● WHAT YOU NEED TO DO
After locating the line containing "Rendered at 1241 by 1754 pixels.", restate that line and each one after it exactly, through the last line of the material.

● EXERCISE MATERIAL
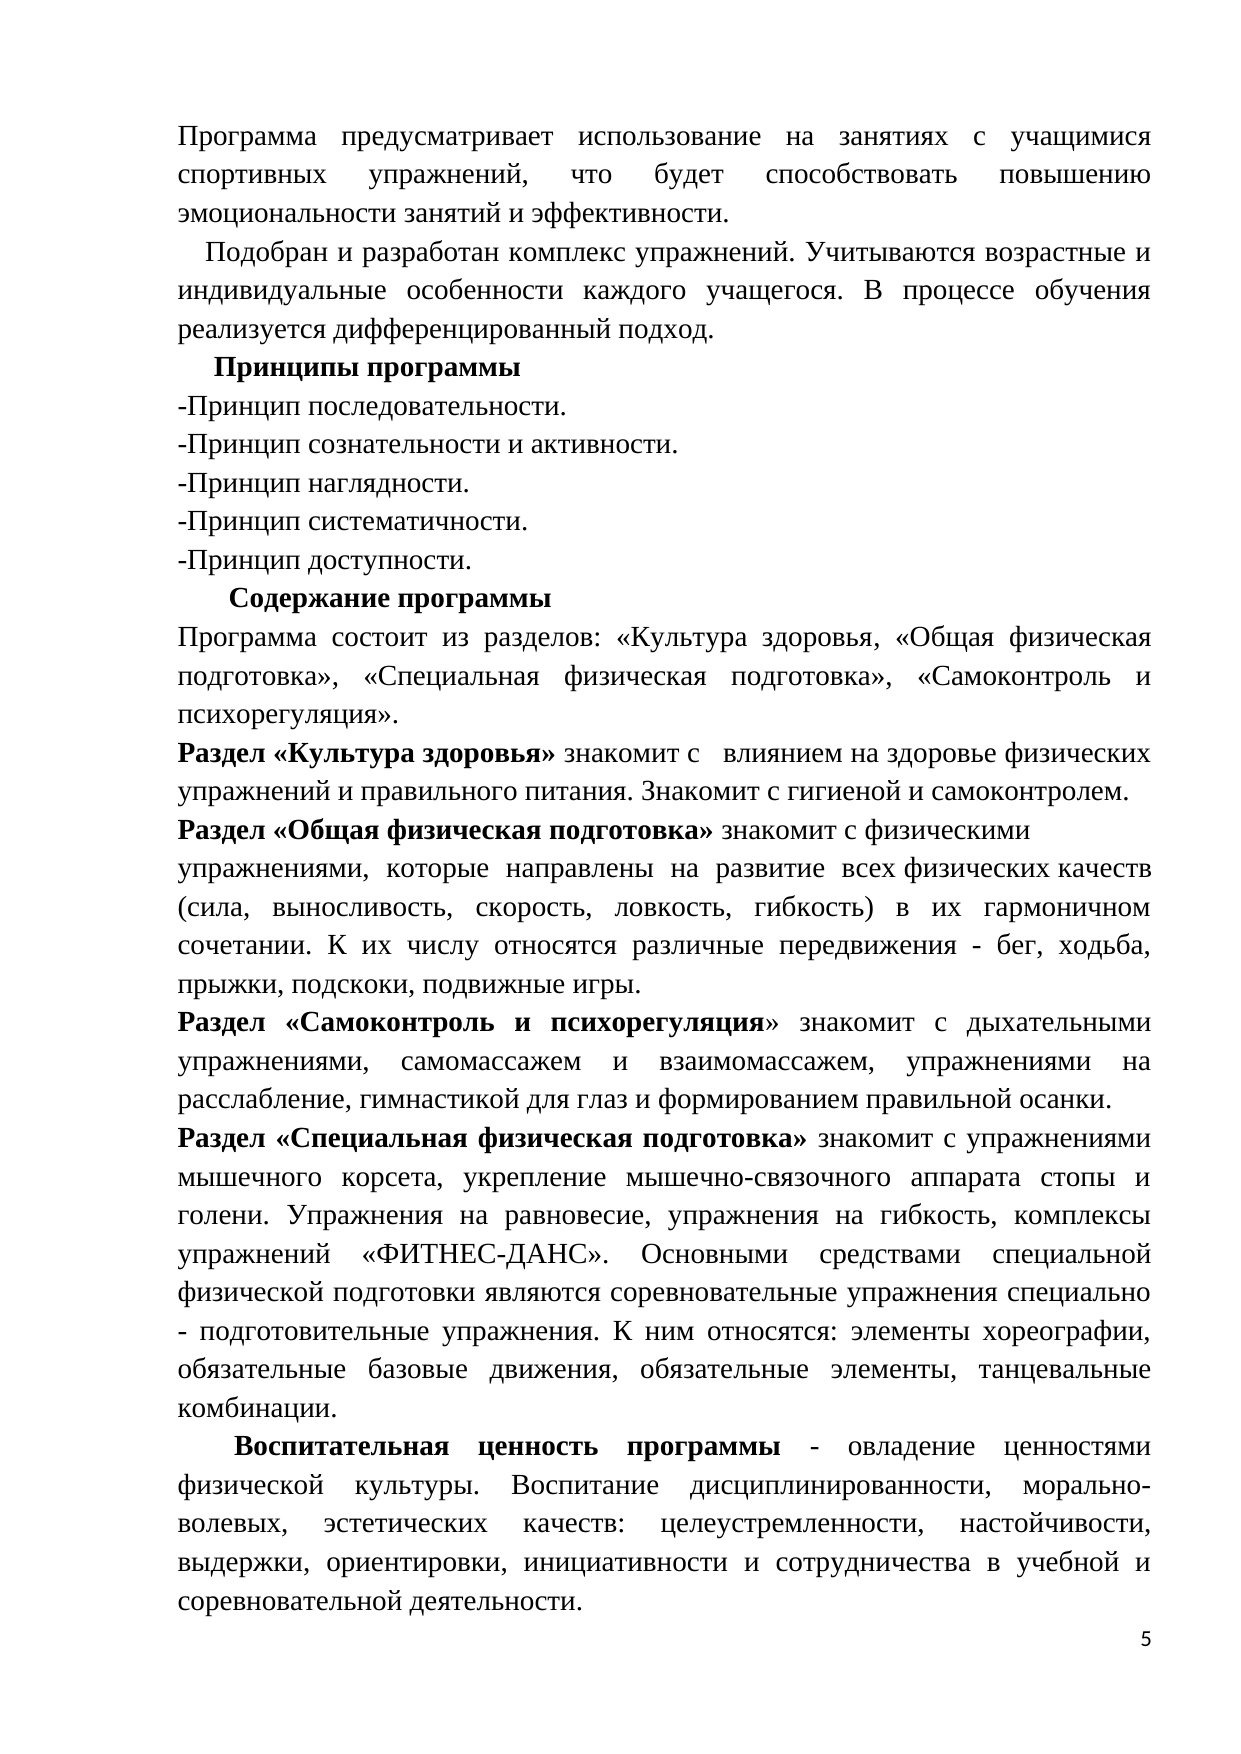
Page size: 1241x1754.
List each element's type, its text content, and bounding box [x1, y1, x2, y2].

text -Принцип систематичности. [177, 503, 1152, 537]
text Программа состоит из разделов: «Культура здоровья, «Общая физическая подготовка», «Специальная физическая подготовка», «Самоконтроль и психорегуляция». [177, 619, 1152, 730]
text Раздел «Культура здоровья» знакомит с влиянием на здоровье физических упражнений и правильного питания. Знакомит с гигиеной и самоконтролем. [177, 735, 1152, 807]
text Воспитательная ценность программы - овладение ценностями физической культуры. Воспитание дисциплинированности, морально-волевых, эстетических качеств: целеустремленности, настойчивости, выдержки, ориентировки, инициативности и сотрудничества в учебной и соревновательной деятельности. [177, 1428, 1152, 1616]
text Подобран и разработан комплекс упражнений. Учитываются возрастные и индивидуальные особенности каждого учащегося. В процессе обучения реализуется дифференцированный подход. [177, 234, 1152, 344]
text Раздел «Общая физическая подготовка» знакомит с физическими [177, 812, 1152, 845]
text -Принцип последовательности. [177, 388, 1152, 421]
text Раздел «Самоконтроль и психорегуляция» знакомит с дыхательными упражнениями, самомассажем и взаимомассажем, упражнениями на расслабление, гимнастикой для глаз и формированием правильной осанки. [177, 1004, 1152, 1115]
text Содержание программы [177, 581, 1152, 614]
text -Принцип наглядности. [177, 465, 1152, 498]
text Раздел «Специальная физическая подготовка» знакомит с упражнениями мышечного корсета, укрепление мышечно-связочного аппарата стопы и голени. Упражнения на равновесие, упражнения на гибкость, комплексы упражнений «ФИТНЕС-ДАНС». Основными средствами специальной физической подготовки являются соревновательные упражнения специально - подготовительные упражнения. К ним относятся: элементы хореографии, обязательные базовые движения, обязательные элементы, танцевальные комбинации. [177, 1120, 1152, 1423]
text -Принцип сознательности и активности. [177, 426, 1152, 460]
text -Принцип доступности. [177, 542, 1152, 576]
text Программа предусматривает использование на занятиях с учащимися спортивных упражнений, что будет способствовать повышению эмоциональности занятий и эффективности. [177, 118, 1152, 229]
text Принципы программы [177, 349, 1152, 383]
text упражнениями, которые направлены на развитие всех физических качеств (сила, выносливость, скорость, ловкость, гибкость) в их гармоничном сочетании. К их числу относятся различные передвижения - бег, ходьба, прыжки, подскоки, подвижные игры. [177, 850, 1152, 999]
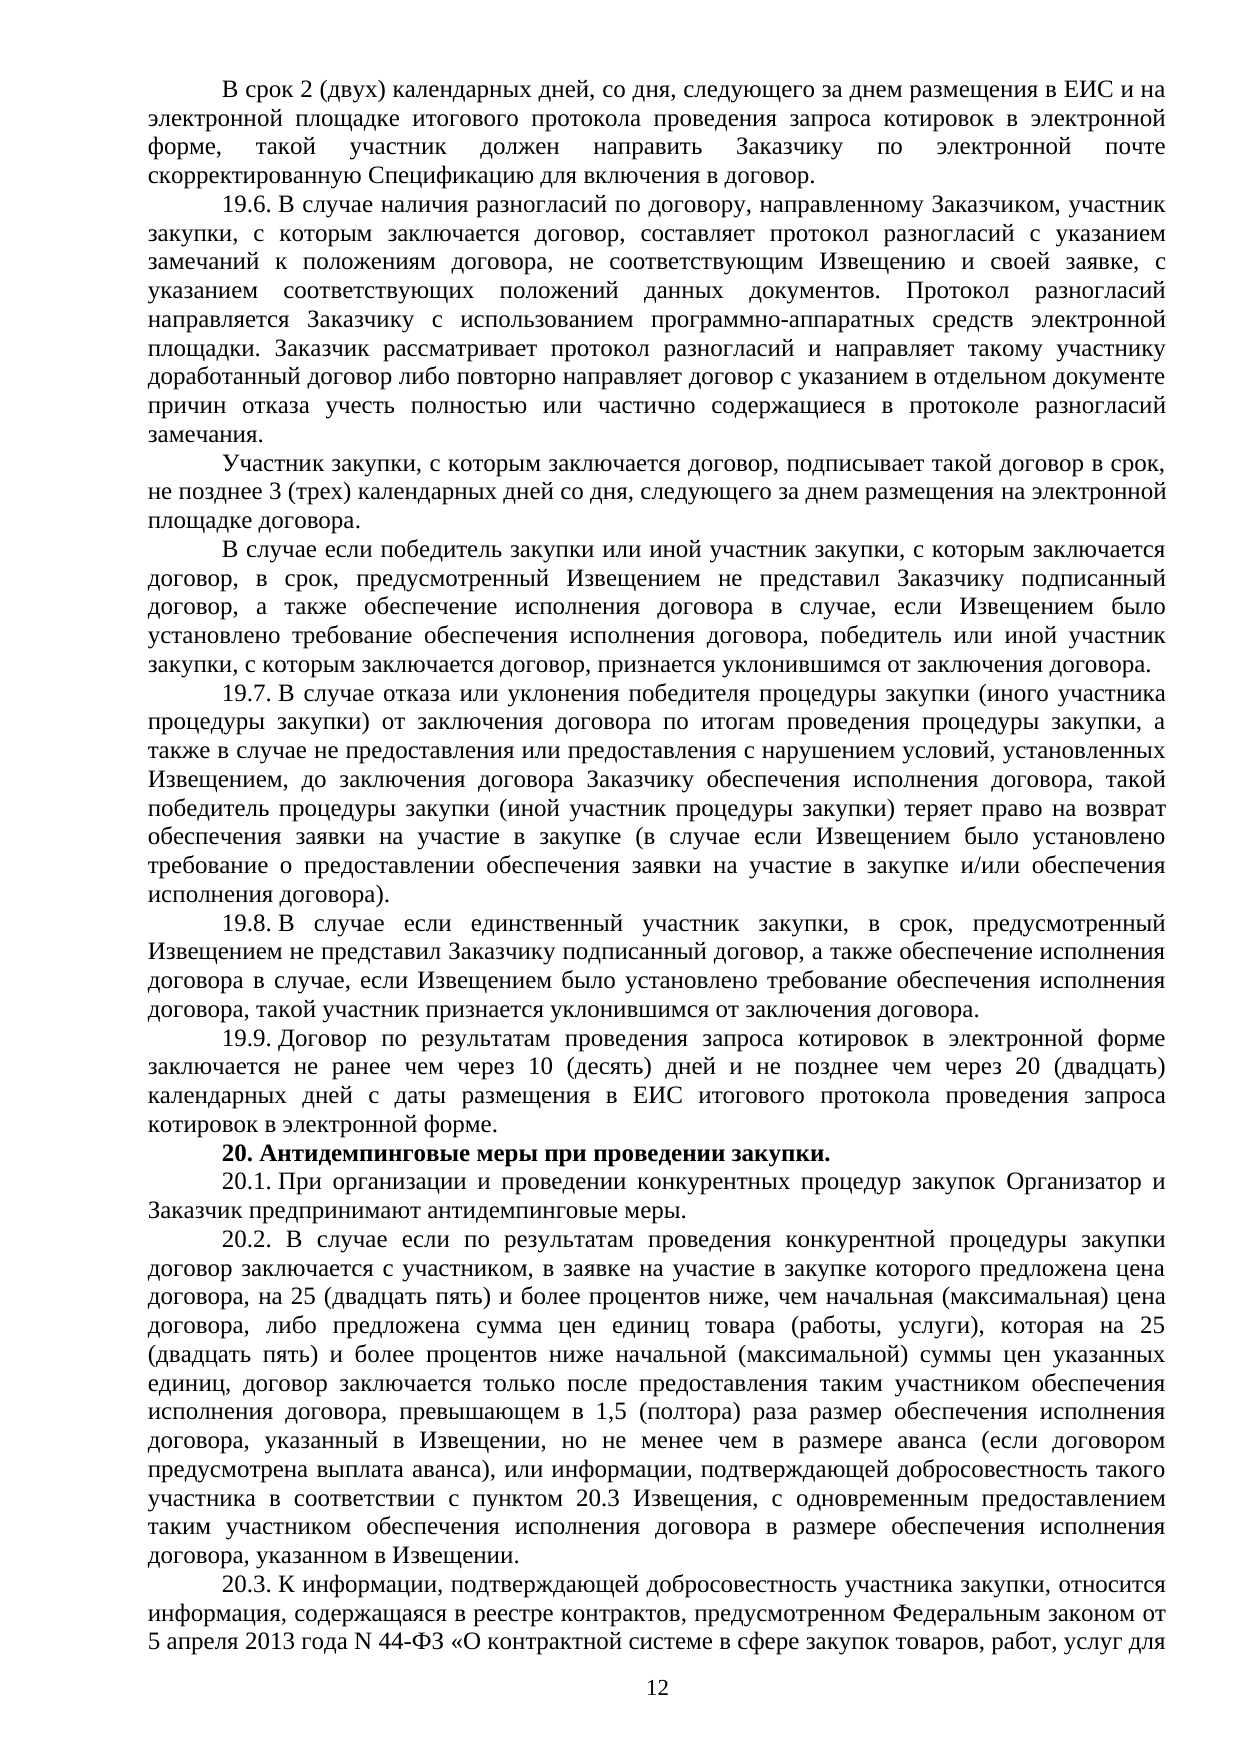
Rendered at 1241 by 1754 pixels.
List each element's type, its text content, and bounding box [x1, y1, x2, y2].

● RESULT BELOW
Rendered at 1241 by 1754 pixels.
List each element's type, its text content, and bounding box [x1, y1, x2, y2].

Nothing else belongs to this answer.